HIV-1 infection of primary monocytic cells and myeloid cell lines results in sustained NF-kappa B activation. Recently, NF-kappa B induction has been shown to play a role in protecting cells from programmed cell death. In the present study, we sought to investigate whether constitutive NF-kappa B activity in chronically HIV-1-infected promonocytic U937 (U9-IIIB) and myeloblastic PLB-985 (PLB-IIIB) cells affects apoptotic signaling. TNF alpha and cycloheximide caused infected cells to undergo apoptosis more rapidly than parental U937 and PLB-985 cells. Inhibition of TNF alpha-induced NF-kappa B activation using the antioxidant N-acetylcysteine (NAC) resulted in increased apoptosis in both U937 and U9-IIIB cells, while preactivation of NF-kappa B with the non-apoptotic inducer IL-1 beta caused a relative decrease in apoptosis. Inhibition of constitutive NF-kappa B activity in U9-IIIB and PLB-IIIB cells also induced apoptosis, suggesting that NF-kappa B protects cells from a persistent apoptotic signal. TNF alpha plus NAC treatment resulted in a marked decrease in Bcl-2 protein levels in HIV-1-infected cells, coupled with an increase in Bar protein compared to uninfected cells, suggesting that the difference in susceptibility to TNF alpha-induced apoptosis may relate to the differences in relative levels of Bcl-2 and Bar.

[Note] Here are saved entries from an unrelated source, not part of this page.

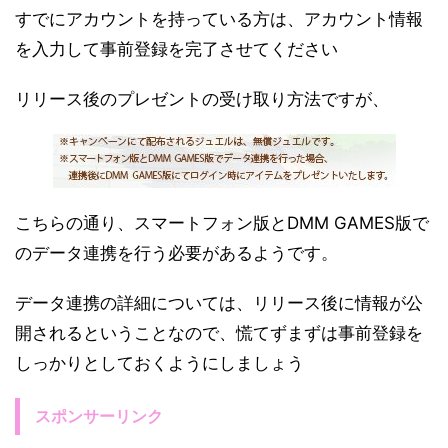
すでにアカウントを持っている方は、アカウント情報
を入力して事前登録を完了させてください
リリース後のプレゼントの受け取り方法ですが、
こちらの通り、スマートフォン版とDMM GAMES版で
のデータ連携を行う必要があるようです。
データ連携の詳細については、リリース後に情報が公
開されるということなので、慌てずまずは事前登録を
しっかりとしておくようにしましょう
スポンサーリンク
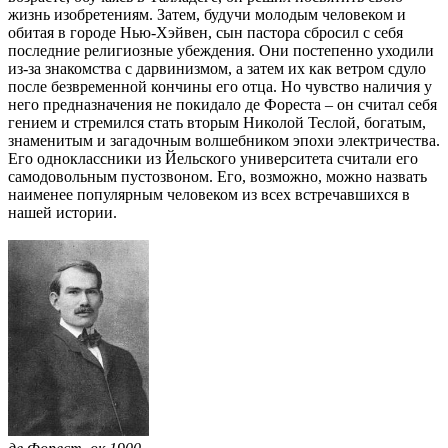
жизнь изобретениям. Затем, будучи молодым человеком и
обитая в городе Нью-Хэйвен, сын пастора сбросил с себя
последние религиозные убеждения. Они постепенно уходили
из-за знакомства с дарвинизмом, а затем их как ветром сдуло
после безвременной кончины его отца. Но чувство наличия у
него предназначения не покидало де Фореста – он считал себя
гением и стремился стать вторым Николой Теслой, богатым,
знаменитым и загадочным волшебником эпохи электричества.
Его одноклассники из Йельского университета считали его
самодовольным пустозвоном. Его, возможно, можно назвать
наименее популярным человеком из всех встречавшихся в
нашей истории.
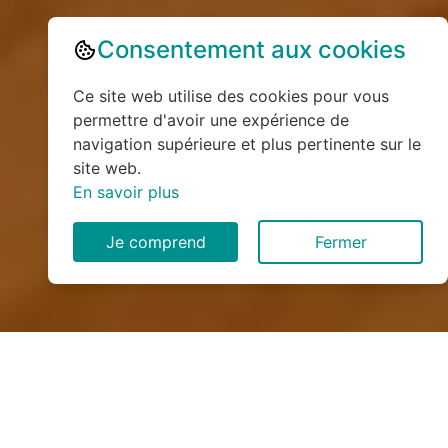
Consentement aux cookies
Ce site web utilise des cookies pour vous
permettre d'avoir une expérience de
navigation supérieure et plus pertinente sur le
site web.
En savoir plus
Je comprend
Fermer
Installation de monte
escalier à Chanoz-Châtenay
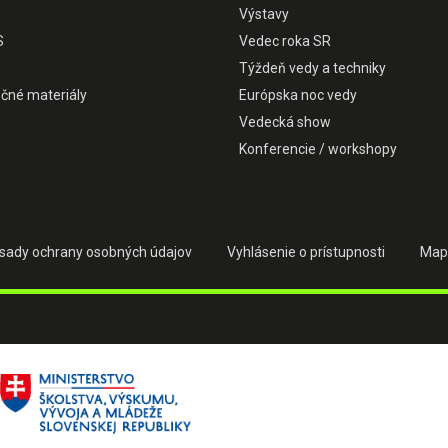
Výstavy
S
Vedec roka SR
Týždeň vedy a techniky
čné materiály
Európska noc vedy
Vedecká show
Konferencie / workshopy
sady ochrany osobných údajov
Vyhlásenie o prístupnosti
Map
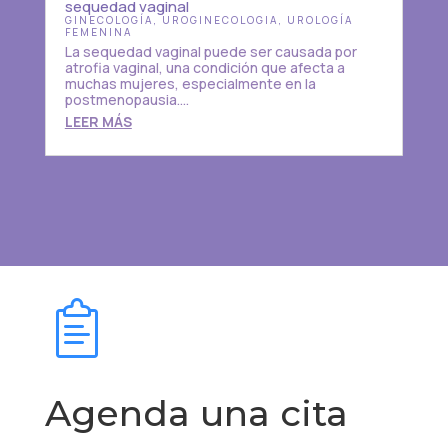
sequedad vaginal
GINECOLOGÍA
,
UROGINECOLOGIA
,
UROLOGÍA
FEMENINA
La sequedad vaginal puede ser causada por
atrofia vaginal, una condición que afecta a
muchas mujeres, especialmente en la
postmenopausia....
LEER MÁS
Agenda una cita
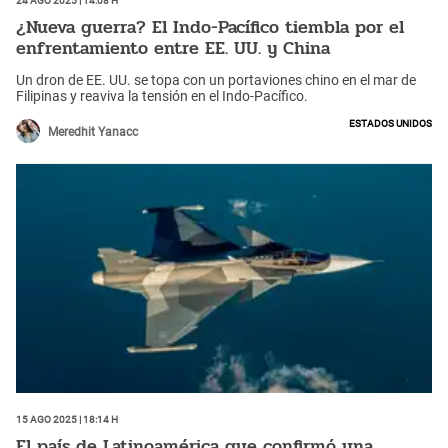
¿Nueva guerra? El Indo-Pacífico tiembla por el
enfrentamiento entre EE. UU. y China
Un dron de EE. UU. se topa con un portaviones chino en el mar de
Filipinas y reaviva la tensión en el Indo-Pacífico.
Estados Unidos
Meredhit Yanacc
15 Ago 2025 | 18:14 h
El país de Latinoamérica que confirmó una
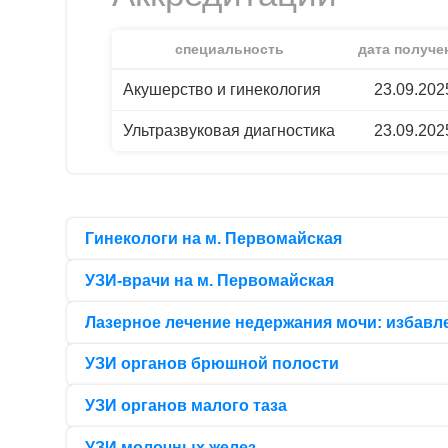
специальность
дата получе
Акушерство и гинекология
23.09.202
Ультразвуковая диагностика
23.09.202
Гинекологи на м. Первомайская
УЗИ-врачи на м. Первомайская
Лазерное лечение недержания мочи: избавл
УЗИ органов брюшной полости
УЗИ органов малого таза
УЗИ молочных желез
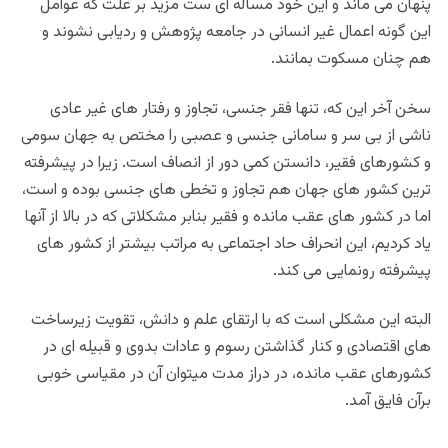
پنهان می ماند و این خود مسأله ای ست مزید بر علت که عوامل
این گونه اعمال غیر انسانی در جامعه پژوهش و ردیابی نشوند و
هم چنان مسکوت بمانند.
سخن آخر این که، تنها فقر جنسی، تجاوز و رفتار های غیر عادی
ناشی از بی سر و سامانی جنسی و عصبی را مختص به جهان سومی
و کشورهای فقیر، دانستن کمی دور از انصاف است. زیرا در پیشرفته
ترین کشور های جهان هم تجاوز و تخطی های جنسی بوده و است،
اما در کشور های عقب مانده و فقیر بنابر مشکلاتی که در بالا از آنها
یاد کردیم، این انحراف حاد اجتماعی به مراتب بیشتر از کشور های
پیشرفته رونمایی می کند.
البته این مشکلی است که با ارتقای علم و دانش، تقویت زیرساخت
های اقتصادی و کنار گذاشتن رسوم و عادات بدوی و قبیله ای در
کشورهای عقب مانده، در دراز مدت میتوان آن در مقیاسی خوبی
برآن فایق آمد.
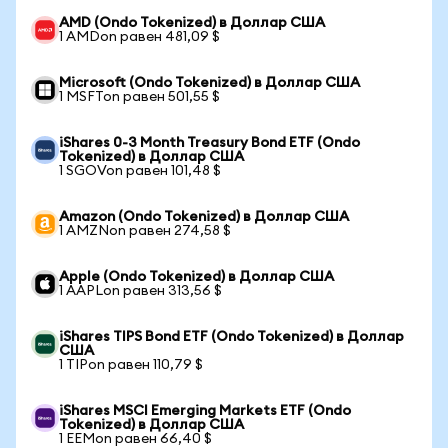
AMD (Ondo Tokenized) в Доллар США
1 AMDon равен 481,09 $
Microsoft (Ondo Tokenized) в Доллар США
1 MSFTon равен 501,55 $
iShares 0-3 Month Treasury Bond ETF (Ondo
Tokenized) в Доллар США
1 SGOVon равен 101,48 $
Amazon (Ondo Tokenized) в Доллар США
1 AMZNon равен 274,58 $
Apple (Ondo Tokenized) в Доллар США
1 AAPLon равен 313,56 $
iShares TIPS Bond ETF (Ondo Tokenized) в Доллар
США
1 TIPon равен 110,79 $
iShares MSCI Emerging Markets ETF (Ondo
Tokenized) в Доллар США
1 EEMon равен 66,40 $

The protective role of NF-kappa B in blocking TNF alpha- and HIV-l-induced apoptosis was supported by studies in Jurkat T cells engineered to express I kappa B alpha repressor mutants (TD-I kappa B) under the control of a tetracycline-responsive promoter. Cells underwent apoptosis in response to TNF alpha only when NF-kappa B activation was inhibited by TD-I kappa B expression. As was observed for the U9-IIIB cells, TNF alpha treatment also induced a marked decrease in Bcl-2 protein levels in TD-I kappa B expressing cells. These experiments demonstrate that apoptotic signaling is perturbed in HIV-1-infected U9-IIIB cells and indicate that NF-kappa B activation may play an additional protective role against HIV-l-induced apoptosis in myeloid cells, (C) 1998 Academic Press.